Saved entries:

^^^^^^^^

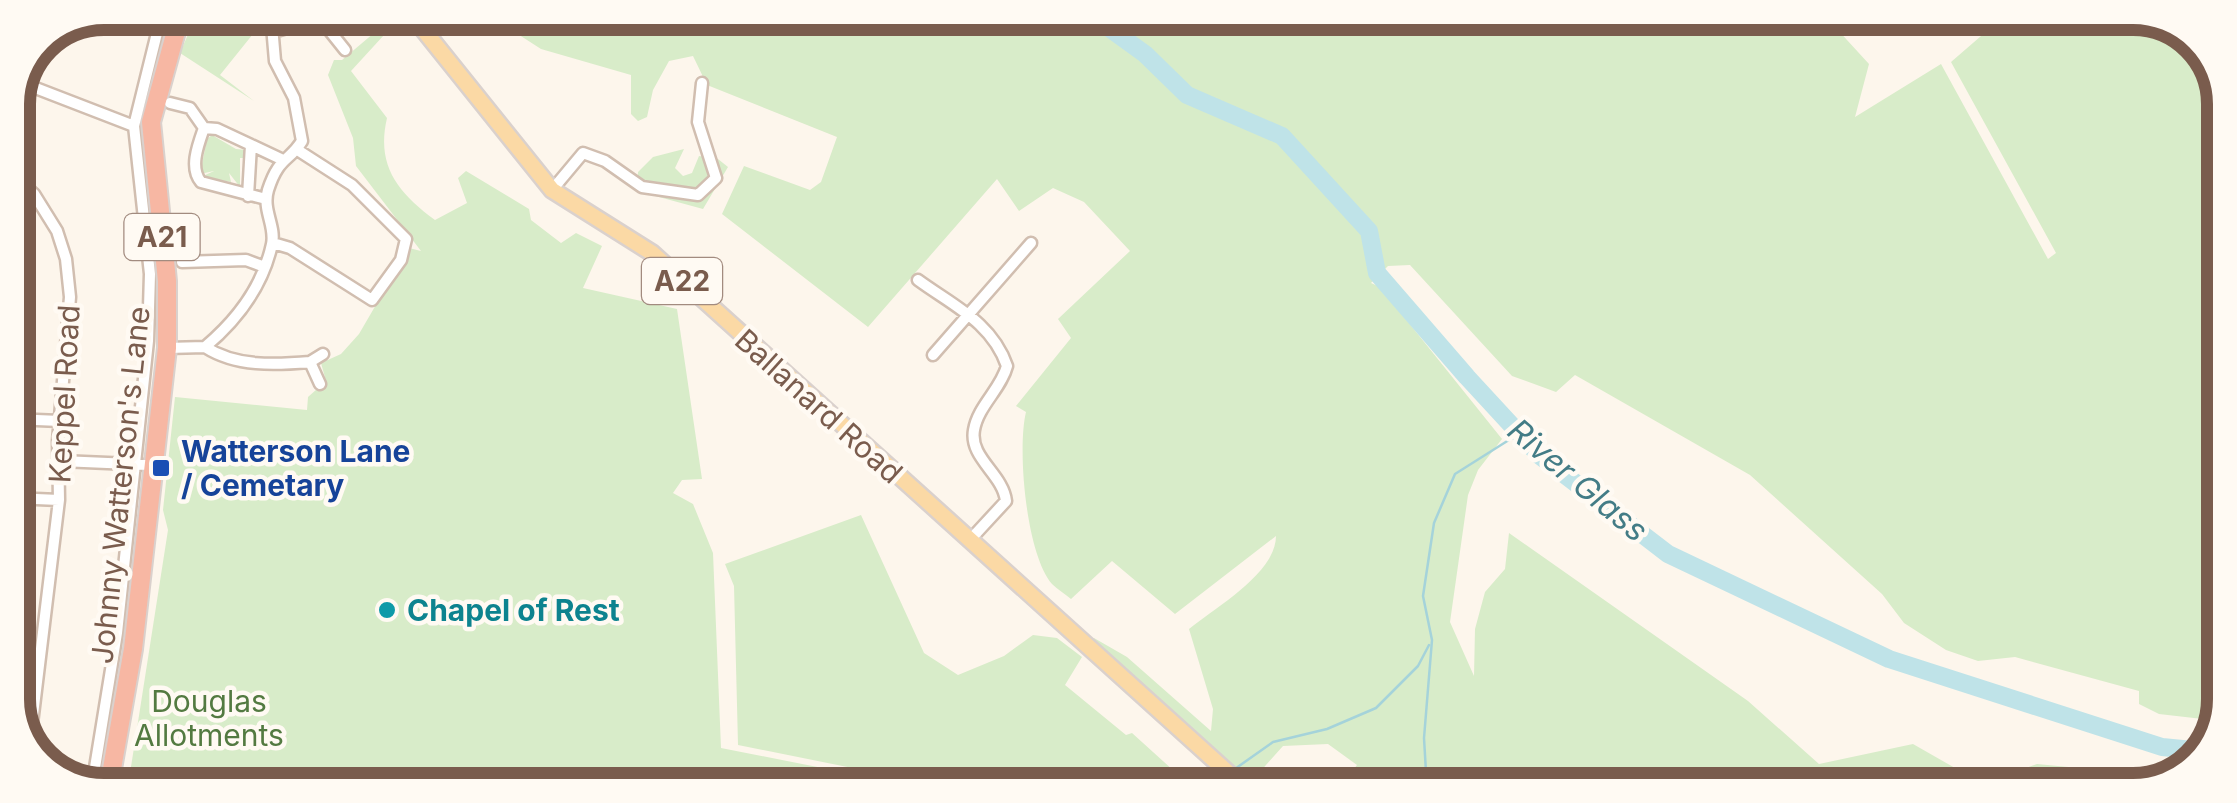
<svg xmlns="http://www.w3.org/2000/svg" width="2237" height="803" viewBox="0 0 2237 803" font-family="Inter,sans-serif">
<rect width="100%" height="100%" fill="#fdf6ec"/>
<path fill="#d8ecc9" d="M485,13L1825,16L1869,64L1855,117L1941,64L2048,259L2056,253L1951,62L2003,17H2162L2205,48L2224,98L2220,721L2159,714L2139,704V691L2015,657L1978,661L1946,650L1904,623L1882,594L1750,475L1575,375L1556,392L1512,376L1410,265L1388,266L1371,283L1380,287L1502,439L1478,470L1468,495L1450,622L1474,676L1475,629L1485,592L1505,569L1509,533L1748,701L1819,764L1913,744L1983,784L2037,764L2110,771L2148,785L2133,790L1481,789L1478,774L1441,789H1338L1357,765L1328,744L1283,746L1249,784L1089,641L1094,638L1127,657L1211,731L1213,709L1189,629C1216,607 1276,573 1276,536L1175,614L1112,561L1071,599C1065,594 1057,589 1052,584C1026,554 1017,449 1026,412L1016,406L1071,338L1058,319L1130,251L1084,202L1053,188L1019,211L997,179L868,327L722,214L744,166L810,190L821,182L837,137L707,85L693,56L669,61L653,90L647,117L638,121L631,114V75L541,49Z
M242,19L261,24L220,75L254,101L180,53L192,25L203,29L206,24L221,26Z
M387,22L384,35L351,71L387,118C376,165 397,192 435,220L467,203L458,178L466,171L529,209L531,220L561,243L576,233L602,246L583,288L677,309L702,479L682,480L673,493L693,504L713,553L721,748L924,788L128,786L168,530L163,510L175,397L307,410L308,397L326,381L321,363L341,354L359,334L409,248L421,251L356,166L353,138L328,75L334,60H342Z
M212,135L236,149L246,150L247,158H240V187L229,173L231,182L201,177L214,171L200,174L207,139Z
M684,149L675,168L683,176L692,173L699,156L718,159L728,167L703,209L637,191L638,172L653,157Z
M861,515L924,653L958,675L1004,656L1033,635L1057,638L1082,657L1065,685L1126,735L1132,733L1174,771L1165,788H952L738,745L734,586L725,564Z"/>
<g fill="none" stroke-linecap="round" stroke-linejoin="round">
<path stroke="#a5d3da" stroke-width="2.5" d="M1232,771L1273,742L1327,729L1376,708L1418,666L1429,645
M1206,788L1221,778
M1427,789L1424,738L1432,640L1423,596L1434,523L1455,474L1520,433"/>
<path stroke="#bfe3e8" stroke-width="18" d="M1091,15L1145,54L1187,95L1282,136L1369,231L1377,273L1467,377L1539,455L1668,554L1889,659L2162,747L2203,751"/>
<g stroke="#d1beb0" stroke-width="15">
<path id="street" d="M104,13L175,33
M191,13L218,20L242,13
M317,15L345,50
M273,32L308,22L316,13
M20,82L134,126
M170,103L190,108L204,128
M13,175L34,194L57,231L66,259L70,297L58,441L59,500L29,748
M552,190L583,153L605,161L642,187L698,195L716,178L698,122L702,83
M248,196L251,145
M266,199L201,182C189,168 198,145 204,128L217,129L281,159
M273,243L290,248L372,300L401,260L406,239L352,185L296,149
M182,262L246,260L262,266
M918,280C952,305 992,322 1007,366C1001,389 978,406 974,430C969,458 1003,474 1006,501L969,541
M205,347C236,367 275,365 310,362L320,384
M167,348L205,347C237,320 263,286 272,244C276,226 262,210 268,190C279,156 289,162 302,141L294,98L275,61L272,26L263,17L247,13
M933,355L1031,243
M310,362L323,354
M13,419L60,421
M61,461L154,465
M13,498L59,500
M92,786L117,633L148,341L150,274L134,126L158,29"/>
</g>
<g stroke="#dad1cd" stroke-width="20">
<path id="primary" d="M410,13L552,190L652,253L1245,788"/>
</g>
<g stroke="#dad1cd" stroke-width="22">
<path id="highway" d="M109,786L133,649L167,348V281L151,122L181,13"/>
</g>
<use href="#street" stroke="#fff" stroke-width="10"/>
<use href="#primary" stroke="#fbd9a5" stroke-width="15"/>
<use href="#highway" stroke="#f7b7a3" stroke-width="18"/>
</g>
<rect fill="#1a4fb4" stroke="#fffaf3" stroke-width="4" x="151" y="458" width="20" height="20" rx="5"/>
<circle fill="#0f9aa8" stroke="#fffaf3" stroke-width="4" cx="387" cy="610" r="10"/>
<g text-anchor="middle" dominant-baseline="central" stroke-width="9" stroke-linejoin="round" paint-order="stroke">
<g fill="#fffaf3" stroke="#a28b7f" stroke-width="2.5">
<rect x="124.5" y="214" width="75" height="46" rx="8"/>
<rect x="642" y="258" width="80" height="46" rx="8"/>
</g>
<g font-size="28" font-weight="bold" fill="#7a5c4d">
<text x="162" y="237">A21</text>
<text x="682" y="281">A22</text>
</g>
<g font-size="30" fill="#7a5c4d" stroke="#fffaf3">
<text transform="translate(64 394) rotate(-87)">Keppel Road</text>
<text transform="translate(819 406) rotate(42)">Ballanard Road</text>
<text transform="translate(120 485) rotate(-84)">Johnny Watterson's Lane</text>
</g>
<g font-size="30" font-weight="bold" fill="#164399" stroke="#fffaf3" text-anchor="start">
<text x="181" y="451">Watterson Lane<tspan x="181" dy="34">/ Cemetary</tspan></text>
</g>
<g font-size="30" font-weight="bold" fill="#0d838f" stroke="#fffaf3" text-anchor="start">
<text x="407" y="610">Chapel of Rest</text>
</g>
<g font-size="30" fill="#537a41" stroke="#fffaf3">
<text x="209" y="701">Douglas<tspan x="209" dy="34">Allotments</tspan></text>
</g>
<g font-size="32" font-style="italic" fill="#437c86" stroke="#fffaf3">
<text transform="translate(1578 480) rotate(40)">River Glass</text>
</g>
</g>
<path d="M0 0H2237V803H0ZM104 30H2133A74 74 0 0 1 2207 104V699A74 74 0 0 1 2133 773H104A74 74 0 0 1 30 699V104A74 74 0 0 1 104 30Z" fill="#fffaf3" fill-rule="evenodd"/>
<path fill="none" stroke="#7a5c4d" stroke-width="12" d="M104 30H2133A74 74 0 0 1 2207 104V699A74 74 0 0 1 2133 773H104A74 74 0 0 1 30 699V104A74 74 0 0 1 104 30Z"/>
</svg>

^^^^^^^^

» **PROBLEM DESCRIPTION**
For each record, return its text exactly and leave any picture out.

» **SOLUTION FOR THIS PROBLEM**
<svg xmlns="http://www.w3.org/2000/svg" width="2237" height="803" viewBox="0 0 2237 803" font-family="Inter,sans-serif">
<rect width="100%" height="100%" fill="#fdf6ec"/>
<path fill="#d8ecc9" d="M485,13L1825,16L1869,64L1855,117L1941,64L2048,259L2056,253L1951,62L2003,17H2162L2205,48L2224,98L2220,721L2159,714L2139,704V691L2015,657L1978,661L1946,650L1904,623L1882,594L1750,475L1575,375L1556,392L1512,376L1410,265L1388,266L1371,283L1380,287L1502,439L1478,470L1468,495L1450,622L1474,676L1475,629L1485,592L1505,569L1509,533L1748,701L1819,764L1913,744L1983,784L2037,764L2110,771L2148,785L2133,790L1481,789L1478,774L1441,789H1338L1357,765L1328,744L1283,746L1249,784L1089,641L1094,638L1127,657L1211,731L1213,709L1189,629C1216,607 1276,573 1276,536L1175,614L1112,561L1071,599C1065,594 1057,589 1052,584C1026,554 1017,449 1026,412L1016,406L1071,338L1058,319L1130,251L1084,202L1053,188L1019,211L997,179L868,327L722,214L744,166L810,190L821,182L837,137L707,85L693,56L669,61L653,90L647,117L638,121L631,114V75L541,49Z
M242,19L261,24L220,75L254,101L180,53L192,25L203,29L206,24L221,26Z
M387,22L384,35L351,71L387,118C376,165 397,192 435,220L467,203L458,178L466,171L529,209L531,220L561,243L576,233L602,246L583,288L677,309L702,479L682,480L673,493L693,504L713,553L721,748L924,788L128,786L168,530L163,510L175,397L307,410L308,397L326,381L321,363L341,354L359,334L409,248L421,251L356,166L353,138L328,75L334,60H342Z
M212,135L236,149L246,150L247,158H240V187L229,173L231,182L201,177L214,171L200,174L207,139Z
M684,149L675,168L683,176L692,173L699,156L718,159L728,167L703,209L637,191L638,172L653,157Z
M861,515L924,653L958,675L1004,656L1033,635L1057,638L1082,657L1065,685L1126,735L1132,733L1174,771L1165,788H952L738,745L734,586L725,564Z"/>
<g fill="none" stroke-linecap="round" stroke-linejoin="round">
<path stroke="#a5d3da" stroke-width="2.5" d="M1232,771L1273,742L1327,729L1376,708L1418,666L1429,645
M1206,788L1221,778
M1427,789L1424,738L1432,640L1423,596L1434,523L1455,474L1520,433"/>
<path stroke="#bfe3e8" stroke-width="18" d="M1091,15L1145,54L1187,95L1282,136L1369,231L1377,273L1467,377L1539,455L1668,554L1889,659L2162,747L2203,751"/>
<g stroke="#d1beb0" stroke-width="15">
<path id="street" d="M104,13L175,33
M191,13L218,20L242,13
M317,15L345,50
M273,32L308,22L316,13
M20,82L134,126
M170,103L190,108L204,128
M13,175L34,194L57,231L66,259L70,297L58,441L59,500L29,748
M552,190L583,153L605,161L642,187L698,195L716,178L698,122L702,83
M248,196L251,145
M266,199L201,182C189,168 198,145 204,128L217,129L281,159
M273,243L290,248L372,300L401,260L406,239L352,185L296,149
M182,262L246,260L262,266
M918,280C952,305 992,322 1007,366C1001,389 978,406 974,430C969,458 1003,474 1006,501L969,541
M205,347C236,367 275,365 310,362L320,384
M167,348L205,347C237,320 263,286 272,244C276,226 262,210 268,190C279,156 289,162 302,141L294,98L275,61L272,26L263,17L247,13
M933,355L1031,243
M310,362L323,354
M13,419L60,421
M61,461L154,465
M13,498L59,500
M92,786L117,633L148,341L150,274L134,126L158,29"/>
</g>
<g stroke="#dad1cd" stroke-width="20">
<path id="primary" d="M410,13L552,190L652,253L1245,788"/>
</g>
<g stroke="#dad1cd" stroke-width="22">
<path id="highway" d="M109,786L133,649L167,348V281L151,122L181,13"/>
</g>
<use href="#street" stroke="#fff" stroke-width="10"/>
<use href="#primary" stroke="#fbd9a5" stroke-width="15"/>
<use href="#highway" stroke="#f7b7a3" stroke-width="18"/>
</g>
<rect fill="#1a4fb4" stroke="#fffaf3" stroke-width="4" x="151" y="458" width="20" height="20" rx="5"/>
<circle fill="#0f9aa8" stroke="#fffaf3" stroke-width="4" cx="387" cy="610" r="10"/>
<g text-anchor="middle" dominant-baseline="central" stroke-width="9" stroke-linejoin="round" paint-order="stroke">
<g fill="#fffaf3" stroke="#a28b7f" stroke-width="2.5">
<rect x="124.5" y="214" width="75" height="46" rx="8"/>
<rect x="642" y="258" width="80" height="46" rx="8"/>
</g>
<g font-size="28" font-weight="bold" fill="#7a5c4d">
<text x="162" y="237">A21</text>
<text x="682" y="281">A22</text>
</g>
<g font-size="30" fill="#7a5c4d" stroke="#fffaf3">
<text transform="translate(64 394) rotate(-87)">Keppel Road</text>
<text transform="translate(819 406) rotate(42)">Ballanard Road</text>
<text transform="translate(120 485) rotate(-84)">Johnny Watterson's Lane</text>
</g>
<g font-size="30" font-weight="bold" fill="#164399" stroke="#fffaf3" text-anchor="start">
<text x="181" y="451">Watterson Lane<tspan x="181" dy="34">/ Cemetary</tspan></text>
</g>
<g font-size="30" font-weight="bold" fill="#0d838f" stroke="#fffaf3" text-anchor="start">
<text x="407" y="610">Chapel of Rest</text>
</g>
<g font-size="30" fill="#537a41" stroke="#fffaf3">
<text x="209" y="701">Douglas<tspan x="209" dy="34">Allotments</tspan></text>
</g>
<g font-size="32" font-style="italic" fill="#437c86" stroke="#fffaf3">
<text transform="translate(1578 480) rotate(40)">River Glass</text>
</g>
</g>
<path d="M0 0H2237V803H0ZM104 30H2133A74 74 0 0 1 2207 104V699A74 74 0 0 1 2133 773H104A74 74 0 0 1 30 699V104A74 74 0 0 1 104 30Z" fill="#fffaf3" fill-rule="evenodd"/>
<path fill="none" stroke="#7a5c4d" stroke-width="12" d="M104 30H2133A74 74 0 0 1 2207 104V699A74 74 0 0 1 2133 773H104A74 74 0 0 1 30 699V104A74 74 0 0 1 104 30Z"/>
</svg>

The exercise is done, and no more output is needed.